In memoriam: Melbourne Romaine Carriker 1915-2007

Journal of Shellfisheries Research, March, 2008 by Clement L. Counts, III, Robert S. Prezant, J. Evan Ward

While at UNC, Mel spent 1956 to 1960 conducting research at North Carolina Institute of Fisheries Research. He also cooperated at the National Marine Fisheries Service Laboratory at Morehead City and the Duke University Marine Laboratory at Beaufort, North Carolina. During these summers, Mel focused his research on gastropods that drilled oysters. The Chair of the Department, Charles Jenner, headed both the limnology and marine ecology divisions of the department and undervalued Mel's contributions to the point that Mel was dismissed in 1961.

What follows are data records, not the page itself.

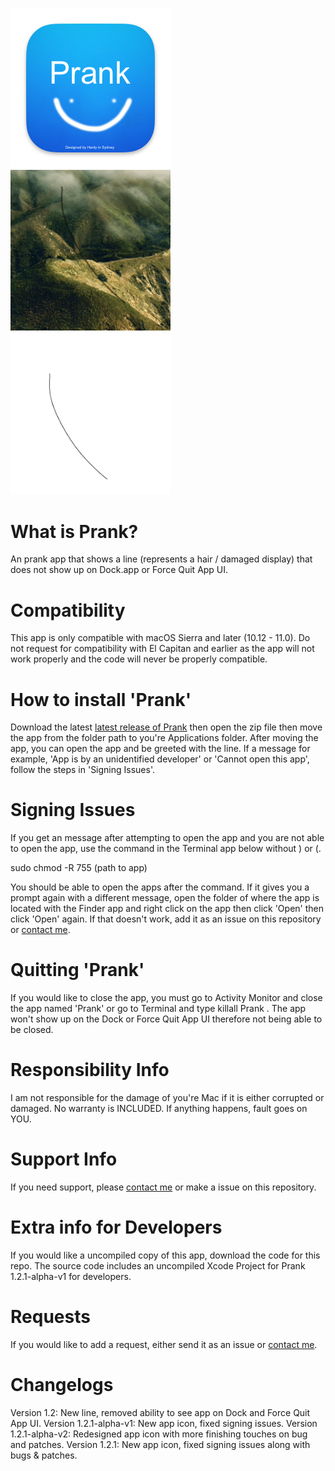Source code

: <img src="AppIcon2.png" width="256"> <img src="Demo.png" width="256"> <img src="hair 3.png" width="256">
# What is Prank?
An prank app that shows a line (represents a hair / damaged display) that does not show up on Dock.app or Force Quit App UI.
# Compatibility
This app is only compatible with macOS Sierra and later (10.12 - 11.0). Do not request for compatibility with El Capitan and earlier as the app will not work properly and the code will never be properly compatible.
# How to install 'Prank'
Download the latest [latest release of Prank](https://github.com/Hanly-Wijaya/Prank-App-Mac/releases/tag/1.2.0) then open the zip file then move the app from the folder path to you're Applications folder. After moving the app, you can open the app and be greeted with the line. If a message for example, 'App is by an unidentified developer' or 'Cannot open this app', follow the steps in 'Signing Issues'.
# Signing Issues
If you get an message after attempting to open the app and you are not able to open the app, use the command in the Terminal app below without ) or (.

sudo chmod -R 755 (path to app) 

You should be able to open the apps after the command. If it gives you a prompt again with a different message, open the folder of where the app is located with the Finder app and right click on the app then click 'Open' then click 'Open' again. If that doesn't work, add it as an issue on this repository or [contact me](mailto:m4halgita@yahoo.com).
# Quitting 'Prank'
If you would like to close the app, you must go to Activity Monitor and close the app named 'Prank' or go to Terminal and type killall Prank . The app won't show up on the Dock or Force Quit App UI therefore not being able to be closed.
# Responsibility Info
I am not responsible for the damage of you're Mac if it is either corrupted or damaged. No warranty is INCLUDED. If anything happens, fault goes on YOU.
# Support Info
If you need support, please [contact me](mailto:m4halgita@yahoo.com) or make a issue on this repository.
# Extra info for Developers
If you would like a uncompiled copy of this app, download the code for this repo. The source code includes an uncompiled Xcode Project for Prank 1.2.1-alpha-v1 for developers.
# Requests
If you would like to add a request, either send it as an issue or [contact me](mailto:m4halgita@yahoo.com).
# Changelogs
Version 1.2: New line, removed ability to see app on Dock and Force Quit App UI.
Version 1.2.1-alpha-v1: New app icon, fixed signing issues.
Version 1.2.1-alpha-v2: Redesigned app icon with more finishing touches on bug and patches.
Version 1.2.1: New app icon, fixed signing issues along with bugs & patches.
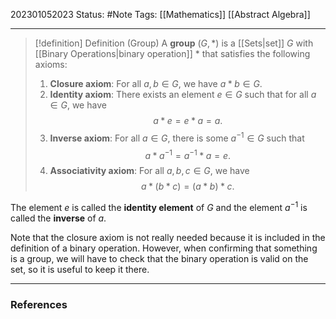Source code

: 202301052023
Status: #Note
Tags: [[Mathematics]] [[Abstract Algebra]]

___

>[!definition] Definition (Group)
>	A **group** $(G,*)$ is a [[Sets|set]] $G$ with [[Binary Operations|binary operation]] $*$ that satisfies the following axioms:
>1. **Closure axiom**: For all $a, b \in G$, we have $a * b \in G$.
>2. **Identity axiom**: There exists an element $e \in G$ such that for all $a \in G$, we have $$a * e = e * a = a.$$
>3. **Inverse axiom**: For all $a \in G$, there is some $a^{-1} \in G$ such that $$a * a^{-1} = a^{-1} * a = e.$$
>4.  **Associativity axiom**: For all $a, b, c \in G$, we have $$ a * (b * c) = (a * b) * c.$$

The element $e$ is called the **identity element** of $G$ and the element $a^{-1}$ is called the **inverse** of $a$.

Note that the closure axiom is not really needed because it is included in the definition of a binary operation. However, when confirming that something is a group, we will have to check that the binary operation is valid on the set, so it is useful to keep it there.

___
### References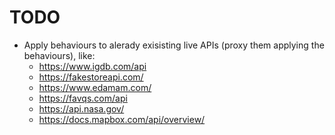 # TODO

- Apply behaviours to alerady exisisting live APIs (proxy them
    applying the behaviours), like:
    - https://www.igdb.com/api
    - https://fakestoreapi.com/
    - https://www.edamam.com/
    - https://favqs.com/api
    - https://api.nasa.gov/
    - https://docs.mapbox.com/api/overview/
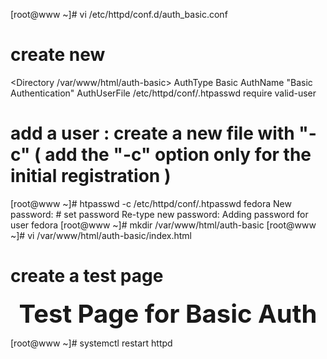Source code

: [root@www ~]# vi /etc/httpd/conf.d/auth_basic.conf
# create new
<Directory /var/www/html/auth-basic>
    AuthType Basic
    AuthName "Basic Authentication"
    AuthUserFile /etc/httpd/conf/.htpasswd
    require valid-user
</Directory>
# add a user : create a new file with "-c" ( add the "-c" option only for the initial registration )
[root@www ~]# htpasswd -c /etc/httpd/conf/.htpasswd fedora 
New password:     # set password
Re-type new password:
Adding password for user fedora
[root@www ~]# mkdir /var/www/html/auth-basic 
[root@www ~]# vi /var/www/html/auth-basic/index.html
# create a test page
 <html>
<body>
<div style="width: 100%; font-size: 40px; font-weight: bold; text-align: center;">
Test Page for Basic Auth
</div>
</body>
</html>

[root@www ~]# systemctl restart httpd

Mel then accepted a position at the U.S. Fish and Wildlife Service, and he and his family moved to Easton, Maryland in the fall of 1961. Mel took up his position at the Bureau of Commercial Fisheries Laboratory at Oxford, Maryland, as Chief of the Shellfish Mortality Program. He was in charge of research on MSX, the parasitic disease of Crassostrea virginica Gmelin, 1791 that was gaining a substantial hold on oyster populations in Chesapeake Bay; however, obtaining funding was problematic and frustrating. Just as Mel was beginning at Oxford, he was offered and then accepted the position as Director of the newly established Systematics-Ecology Program at the Marine Biological Laboratory at Woods Hole, Massachusetts.

[FIGURE 1 OMITTED]

The Systematics-Ecology Program operated successfully between 1962 and 1972 to study the flora and fauna of the western North Atlantic. Among other accomplishments, Mel developed the keys to Woods Hole Region with Ralph I. Smith (Smith 1964). He believed that the accurate identification of species was central to good ecological practice. In furtherance of this belief, Mel developed and supervised the publication of the series Keys to the Flora and Fauna of the Northeast Atlantic Coast for the National Marine Fisheries Service. During this time, Mel also served on the Northeastern Regional Council, assembled by the American Institute of Biological Sciences to study bioscience research to be conducted on a manned Earth-orbiting space station (Olive and Beem 1967). By 1972, federal funding was becoming scarce and Mel accepted a full professorship at the College of Marine Studies of the University of Delaware.

Mel (Fig. 1) was responsible for helping to lay out the new Harry L. Cannon Laboratory. He was instrumental in developing the shellfisheries program, and a new species of amoeba found in the tanks was named in his honor (Ovalopodim carrikeri Sawyer, 1980). Mel taught graduate courses in malacology and recruited experts in marine ecology who presented summer graduate courses. He supervised the research of 11 doctoral and 18 master's students, and also served on the doctoral and master's committees of over 150 individuals since 1951.

Mel's research, over six decades, concentrated on the biology of Crassostrea virginica and its predator Urosalpinx cinerea (Say, 1822). He believed that the biology and ecology of predator and prey were entwined and that one could not be understood without knowledge of the other. How does U. cinerea penetrate the shell of C. virginica? How do newly-hatched U. cinerea find C. virginica? What are the structures and physiology of U. cinerea that allow it to bore a hole through the shell of C. virginica and other bivalves? Mel employed everything from simple field observations to x-ray microanalysis. His observations included sound recordings of the rasping of U. cinerea and cinematography which can be viewed on the following web site: (http://www.iwf.de/iwf/do/mkat/details.aspx?Signatur=C 13067). He was also among the first to apply scanning electron microscopy to the microstructure of the radula of U. cinerea and the shells of C. virginica and Mytilus edulis (Linnaeus, 1758). Mel identified the accessory boring organ (ABO) of the drills U. cinerea and Eupleura caudate (Say, 1822) and, through anatomical, histological, and histochemical methods, elucidated their structure and function in penetration of bivalve shells. He was able to link the shape of a bore hole with the snail species that produced it even in paleontological specimens (Carriker and Yochelson 1968). Mel's studies also made use of histochemistry, and he examined the elemental analysis of major and minor trace elements in oyster shell using a proton probe, developed by Charles P. Swann. Mel also studied chemoreception by U. cinerea and E. caudata with his student Betsy Brown and post-doctoral fellows Leslie G. Williams and Dan Rittschof. Mel continued to exercise his interest in estuarine pollution and its effects on the benthos, the invasion of coastal waters by exotic species and the impact of those invasions on commercially-valuable molluscan species. Mel summarized much of the results of his long study of oysters in Kennedy et al. (1996) and Mercenaria mercenaria in Kraeuther and Castagna (2001).